In what has become an annual tradition, it’s time to take a look at K-pop’s biggest agencies and offer my 2018 verdict. After yesterday’s focus on SM Entertainment, it’s time to move onto YG Entertainment.
As usual, the thoughts are my own and aren’t privy to any insider information. I’m not taking into account things like profits and stock value. The purpose of these articles is to determine how well K-pop agencies are serving their artists and fans.
When YG actually focuses on something, the results tend to be incredibly successful. It’s hard to imagine a better promotional campaign than iKON’s 2018 trilogy of releases. After a 2016/2017 that saw only three (!) new Korean songs from the group, they’ve come roaring back as one of the year’s biggest success stories. And with Bigbang on military hiatus, their dominance hasn’t come a moment too soon.
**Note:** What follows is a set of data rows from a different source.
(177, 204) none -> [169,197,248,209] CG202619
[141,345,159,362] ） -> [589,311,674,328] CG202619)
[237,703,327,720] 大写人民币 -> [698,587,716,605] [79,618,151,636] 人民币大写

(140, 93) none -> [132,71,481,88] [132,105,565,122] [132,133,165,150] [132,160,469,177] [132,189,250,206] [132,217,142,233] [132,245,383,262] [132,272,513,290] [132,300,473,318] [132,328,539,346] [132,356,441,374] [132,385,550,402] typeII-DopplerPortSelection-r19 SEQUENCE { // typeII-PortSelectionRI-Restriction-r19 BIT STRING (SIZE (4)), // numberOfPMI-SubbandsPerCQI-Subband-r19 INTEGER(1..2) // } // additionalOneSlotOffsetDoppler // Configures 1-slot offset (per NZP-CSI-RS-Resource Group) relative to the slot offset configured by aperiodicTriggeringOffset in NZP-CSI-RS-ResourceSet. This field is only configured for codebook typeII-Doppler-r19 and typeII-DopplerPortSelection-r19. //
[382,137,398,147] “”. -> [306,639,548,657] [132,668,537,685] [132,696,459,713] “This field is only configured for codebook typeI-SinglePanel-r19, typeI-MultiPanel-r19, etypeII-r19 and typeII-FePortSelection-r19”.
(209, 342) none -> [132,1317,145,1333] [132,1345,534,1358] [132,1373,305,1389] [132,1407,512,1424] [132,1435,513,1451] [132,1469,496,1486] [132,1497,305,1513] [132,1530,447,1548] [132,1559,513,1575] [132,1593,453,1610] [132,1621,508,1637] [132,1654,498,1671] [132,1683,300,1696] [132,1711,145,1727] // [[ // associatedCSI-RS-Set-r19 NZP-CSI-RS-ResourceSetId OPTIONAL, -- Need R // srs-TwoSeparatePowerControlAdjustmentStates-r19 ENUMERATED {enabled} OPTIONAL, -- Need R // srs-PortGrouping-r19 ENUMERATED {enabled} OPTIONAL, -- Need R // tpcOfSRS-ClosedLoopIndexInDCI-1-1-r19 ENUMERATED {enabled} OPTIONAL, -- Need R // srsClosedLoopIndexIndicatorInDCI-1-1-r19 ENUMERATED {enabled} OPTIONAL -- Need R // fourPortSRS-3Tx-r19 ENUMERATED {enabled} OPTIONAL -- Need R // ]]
YG artists tend to be at their best when left to their own devices, and Seungri’s EDM-inspired solo album was a perfect example of this. Rather than following YG’s house style, he was allowed to explore different sounds, which resulted in music that felt refreshingly trend-free. The fact that Seungri’s bandmates have all enlisted has given room for his star to shine this year. As part of such a successful group with such big personalities, it was often easy for him to get overshadowed. But, he’s had a wonderfully busy 2018.
And as much as I hate YG’s tactics when it comes to survival series (more on that below), there’s no denying the strength of his trainees on new series YG Treasure Box. If any of these kids actually get to debut, the future of the agency is looking solid.
When YG actually focuses on something… everything else seems to fall by the wayside. Though iKON have had a spectacular year, it’s been pretty sparse for everyone else in the agency. BLACKPINK remain a huge success, but their discography is still incredibly slim. A four-track EP didn’t help matters much, especially since most of it paled in comparison to their past work. Winner released a full album earlier in the year, but haven’t been heard from since. And soloists like Lee Hi or AKMU’s Suhyun? There really seems to be no hope.
The agency has often peddled the tired “quality over quantity” argument, but that’s holding less and less weight each year. To be honest, much of YG’s 2018 output has been subpar. Winner’s title track was pretty dreadful, as was Jennie’s solo debut. These missteps might be more forgivable if they played only a small part in a more robust 2018 release schedule. But, the year has only seen eight (!) title tracks from the whole of YG Entertainment (plus a few more if you count their subsidiaries). That’s down drastically from last year, and is a downright embarrassing lack of material for one of Korea’s “Big Three” agencies.
Speaking of “lack of material,” it’s becoming clearer each year that YG has no real plan for BLACKPINK. He’s sitting on a goldmine with this group, but their haphazard management has made being a fan an incredibly frustrating prospect. It’s a testament to the girls themselves that they’re as popular as they are. They could be conquering the world right now. Instead, they’ve released a whopping nine songs in three years. For comparison’s sake, Red Velvet has released forty-one songs in the same amount of time. Twice? Fifty-six.
What YG needs more than anything is an injection of new behind-the-scenes talent. They continue to rely on a very small circle of composers and producers, but they’re not a boutique agency. They have too many artists on their roster who could (and should) be branching out in sound. Instead, we often get material that feels interchangeable from group to group. Winner and iKON’s music is continuing to blend together. The only real difference is who gets promoted. I would love to see YG’s next debut be something completely different, without a focus on the same old posturing hip-hop style the agency has become known for.
And then we have MIXNINE — quite possibly the most botched project in YG history. Not only did the program fail to debut its winning group as promised, but the show’s constraints ended up handicapping all of the contestants involved. It was a messy ending to a messy series, and quite a blow to YG’s reputation as a hitmaker. Rarely does one agency screw over so many others on such a grand scale. I can’t imagine that this hasn’t resulted in bad blood throughout the industry. YG has never really played nice with others (his acts still don’t appear on most music shows), but there’s only so far you can go when you’re constantly burning bridges.